There’s a great interview with Carine Roitfeld, post her departure as editor-in-chief of Paris Vogue, by Dirk Standen as part of the Future of Fashion series over at Style.com,

“A lot of things have changed, and when you’re working you don’t see all these things changing. But when you stop, you can see it. You have to understand the new way of working with fashion,” she said.

Inevitably, she referred to the internet…

“Everything is going so quick now with the Internet, with the blogs. It’s very important. There are two possibilities; either you go very quick to the Internet or you go to magazines and you make it like a collector’s item. [I still think] it’s very normal to have all these fashion weeks and to go to all these shows. Can you show them through movies? I don’t think this is possible. It’s very exciting to be at the runway, to hear the music, to feel the atmosphere, to feel what people like or don’t like.
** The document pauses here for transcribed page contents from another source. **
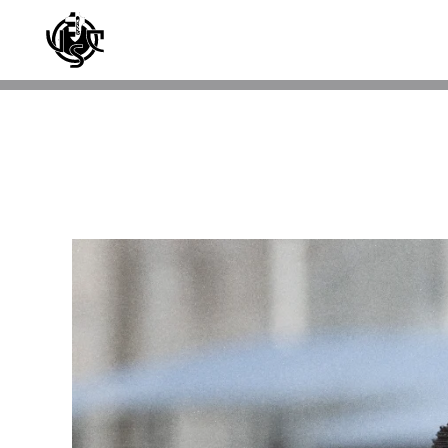
Skip to main content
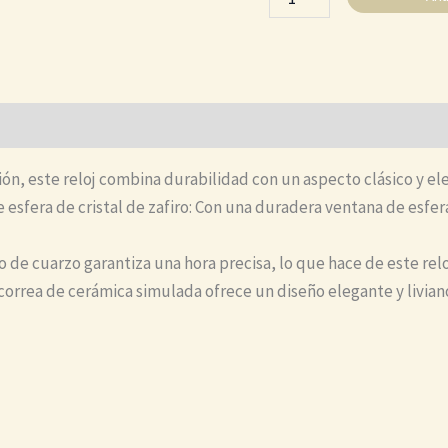
ión, este reloj combina durabilidad con un aspecto clásico y el
esfera de cristal de zafiro: Con una duradera ventana de esfera d
de cuarzo garantiza una hora precisa, lo que hace de este relo
 correa de cerámica simulada ofrece un diseño elegante y livian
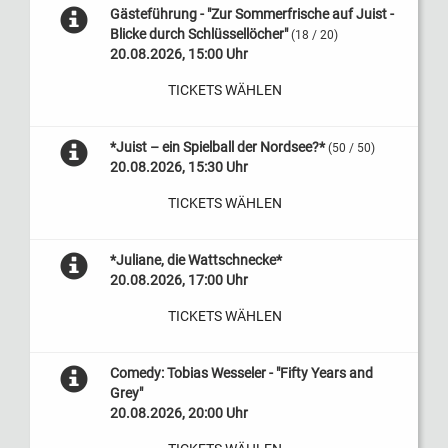
Gästeführung - "Zur Sommerfrische auf Juist -
Blicke durch Schlüssellöcher"
(18 / 20)
20.08.2026, 15:00 Uhr
TICKETS WÄHLEN
*Juist – ein Spielball der Nordsee?*
(50 / 50)
20.08.2026, 15:30 Uhr
TICKETS WÄHLEN
*Juliane, die Wattschnecke*
20.08.2026, 17:00 Uhr
TICKETS WÄHLEN
Comedy: Tobias Wesseler - "Fifty Years and
Grey"
20.08.2026, 20:00 Uhr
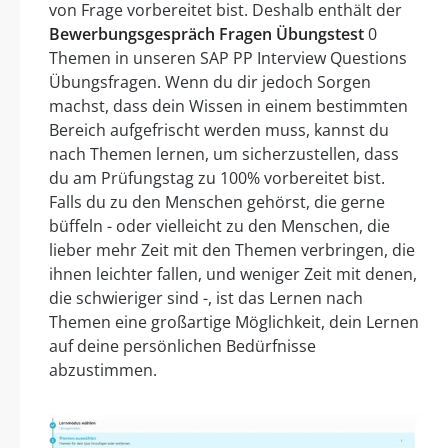
von Frage vorbereitet bist. Deshalb enthält der
Bewerbungsgespräch Fragen Übungstest
0
Themen in unseren SAP PP Interview Questions
Übungsfragen. Wenn du dir jedoch Sorgen
machst, dass dein Wissen in einem bestimmten
Bereich aufgefrischt werden muss, kannst du
nach Themen lernen, um sicherzustellen, dass
du am Prüfungstag zu 100% vorbereitet bist.
Falls du zu den Menschen gehörst, die gerne
büffeln - oder vielleicht zu den Menschen, die
lieber mehr Zeit mit den Themen verbringen, die
ihnen leichter fallen, und weniger Zeit mit denen,
die schwieriger sind -, ist das Lernen nach
Themen eine großartige Möglichkeit, dein Lernen
auf deine persönlichen Bedürfnisse
abzustimmen.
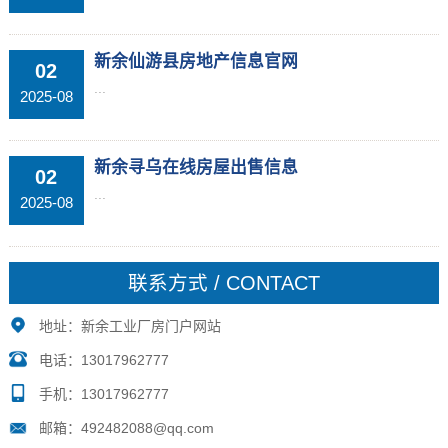
新余仙游县房地产信息官网
02
...
2025-08
新余寻乌在线房屋出售信息
02
...
2025-08
联系方式 / CONTACT
地址：新余工业厂房门户网站
电话：13017962777
手机：13017962777
邮箱：492482088@qq.com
Even if there are too many shows—I would love if there were less shows—I think we have to live with the shows. But after, maybe there is another way to make fashion stories.”

Having said that, she was fairly pro Tom Ford’s exclusivity strategy:

“I think it was very smart of him, just 100 journalists in his shop, and he was talking about each model and he had a sense of humor, so you see a lot of people laughing, which is fun… He did totally the contrary of everyone else and he made a big buzz, a big excitement. I think it was good not to see the [clothes] afterwards immediately on the blogs. For the editors, you feel more VIP, and it makes the buzz bigger and everyone knows about the Tom Ford collection. And really nothing came out. It was very controlled.”